B2C example: the Instagram influencer tab

this is just a mock up, I’ve never gotten that many comments on anything

You’re a great photographer and your brand followers know that. But how will you turn liker’s and commenter's into buyers? It takes more than adding a link to your bio.

Instagram ads have reduced the engagement of all influencer and organic posts. Brands have to find new ways to market. In this tab, you’re notified when an influencer tags a friend in your comments and that friend comments, likes the post, or follows your account. When this occurs, your dashboard is notified via Slack and given the option of DMing the influencer and friend with a temporary Referral Candy link for the product featured in the instagram post.

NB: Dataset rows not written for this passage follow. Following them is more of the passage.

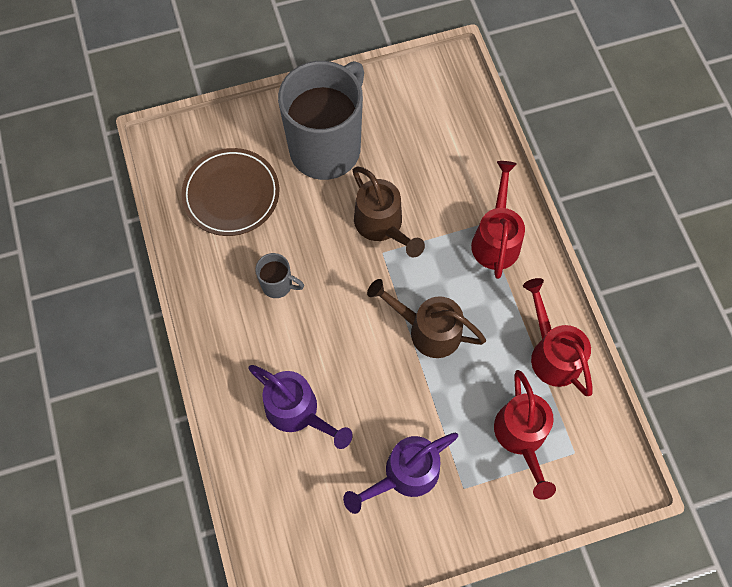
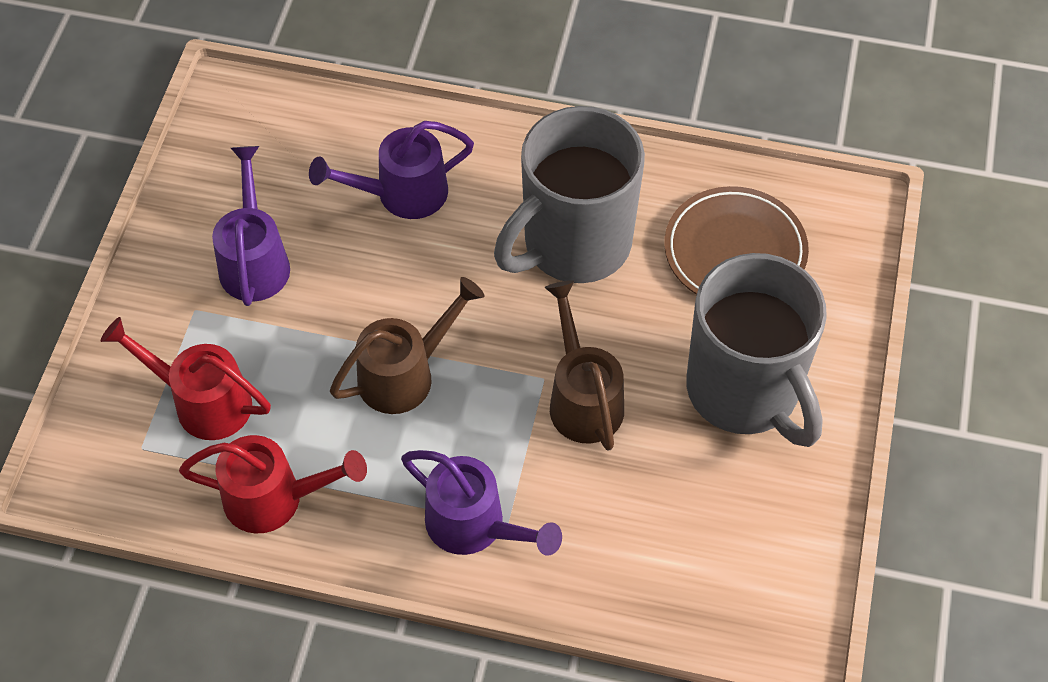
camera: 120 degrees right, 10 degrees down
grey mug [255,253,304,298] -> grey mug [494,106,645,283], size x2.45
brown watering can [353,166,425,258] -> brown watering can turned 75 degrees clockwise [545,280,624,451]
red watering can [471,161,525,279] -> purple watering can [401,450,562,556]

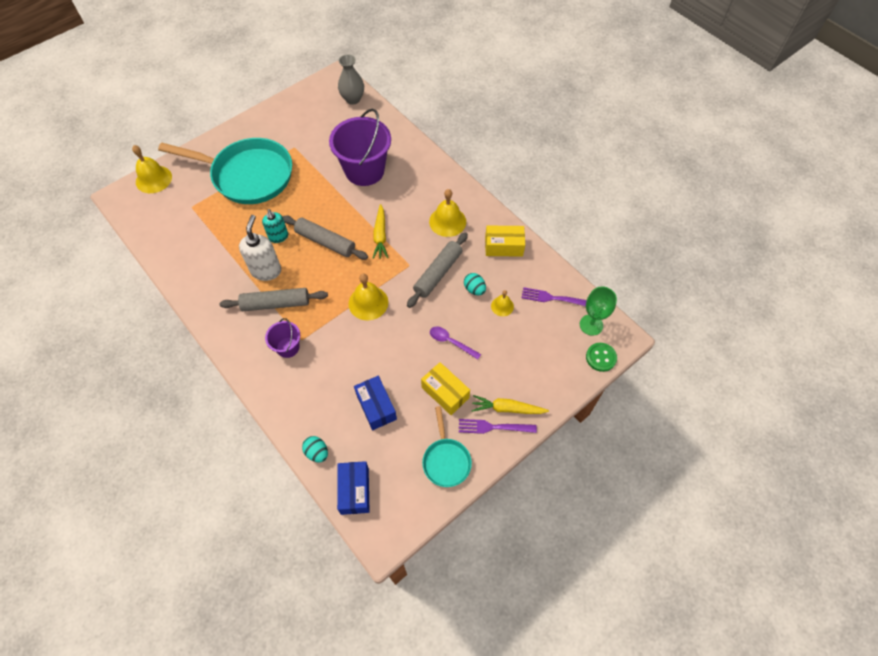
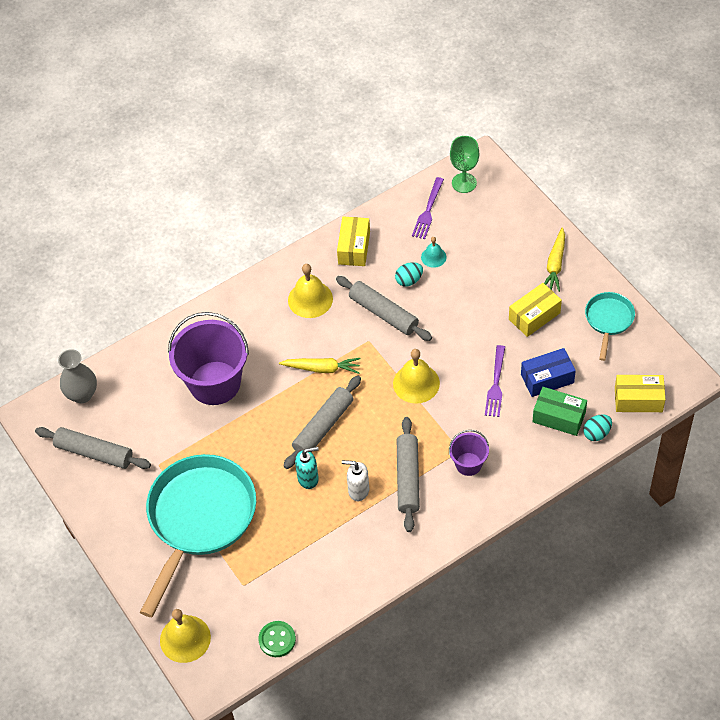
camera: 80 degrees left, 5 degrees down
white soap dispenser [239,215,281,281] -> white soap dispenser [342,460,369,501], size x0.66
blue box [337,461,370,515] -> yellow box [615,375,666,412]
turquoise pan [422,406,472,487] -> turquoise pan turned 75 degrees counterclockwise [585,292,635,361]
purple spoon [430,326,481,359] -> none
purple fork [459,419,537,434] -> purple fork moved to [485,345,505,417]
yellow bell [491,290,514,316] -> turquoise bell [421,237,447,268]
green button [586,343,617,372] -> green button moved to [259,621,296,657]
none -> grey rolling pin [35,427,151,469]
none -> green box [533,387,587,436]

This is an actionable moment that until now, has never seen any suitable automation.

The web app currently serves five functions (tabs) but I’m working on more. The All Dash web app isn’t the engine. But like the invisible chemicals that apply pressure to components, the dash does produce a mechanical result for small teams. The mechanical result isn’t just sales, it’s an improved net promoter score. Sales and retention, due to consumer success, is the mechanical energy that leads to growth. And profitable growth is key to survival in startups, today.

Then one day, you’ll be able to afford that team, those agencies, and that coveted collection of software licenses. But until then, grow potatoes in manure while you’re building that rocket.